Benefits of snapshots

Snapshot-based replication helps you to avoid unnecessarily copying renamed files and directories. If a large directory is renamed on the source side, a regular DistCp update operation sees the renamed directory as a new one and copies the entire directory.

Generating copy lists during incremental synchronization is more efficient with snapshots than using a regular DistCp update, which can take a long time to scan the whole directory and detect identical files. And because snapshots are read-only point-in-time copies between the source and destination, modification of source files during replication is not an issue, as it can be using other replication methods.

A snapshot cannot be modified. This protects the data against accidental or intentional modification, which is helpful in governance and in meeting disaster recovery (DR) requirements.

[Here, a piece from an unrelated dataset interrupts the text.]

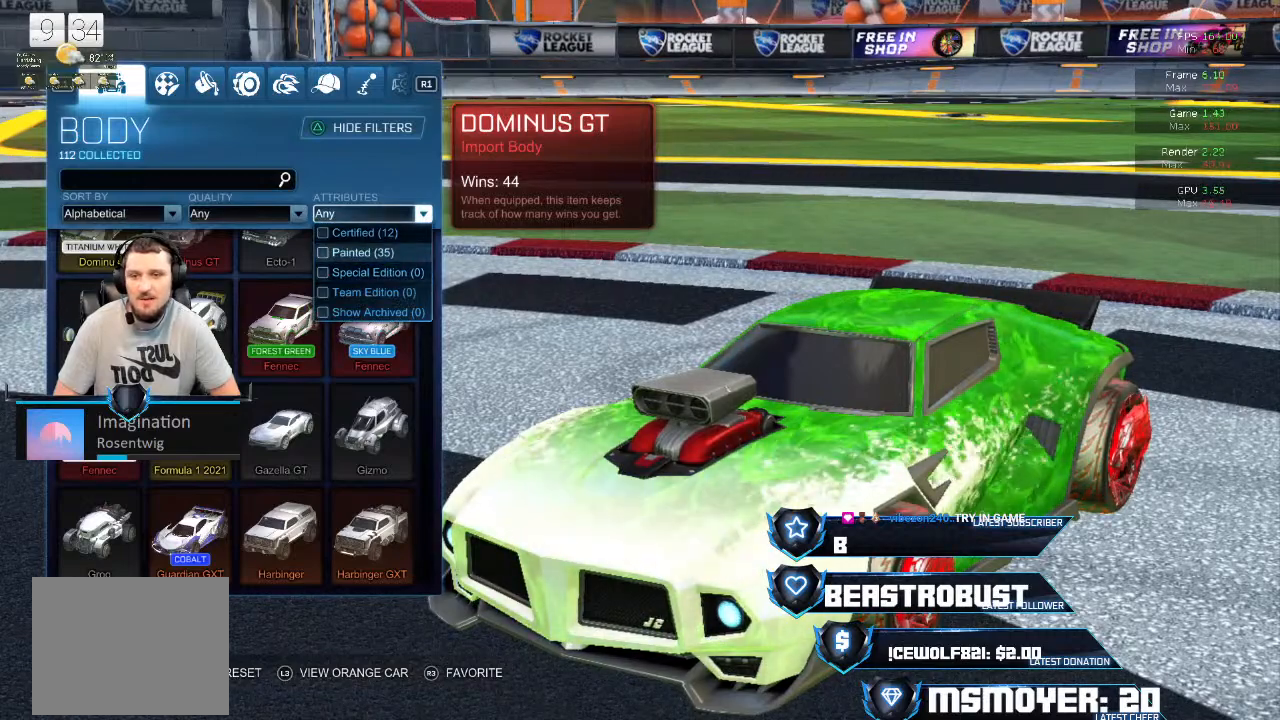
{"buttons": [], "left_stick": "center", "right_stick": "center", "events": [[67, "CROSS", "up"]]}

Considerations for using snapshots

There is a memory cost to enabling and maintaining snapshots. Tracking the modifications that are made relative to a snapshot increases the memory footprint on the NameNode and can therefore stress NameNode memory.

Because of the additional memory requirements, snapshot replication is recommended for situations in which it is most useful. Such circumstance might include: if you expect to do a lot of directory renaming, if the directory tree is very large, or if you expect changes to be made to source files while replication jobs execute.

Requirements for snapshot-based replication

You must have HDFS superuser privilege to enable or disable snapshot operations.

Replication using snapshots requires that the target filesystem data being replicated is identical to the source data for a given snapshot. There must not be any modification to the data on the target. Otherwise, the integrity of the snapshot cannot be guaranteed on the target and replication can fail in various ways.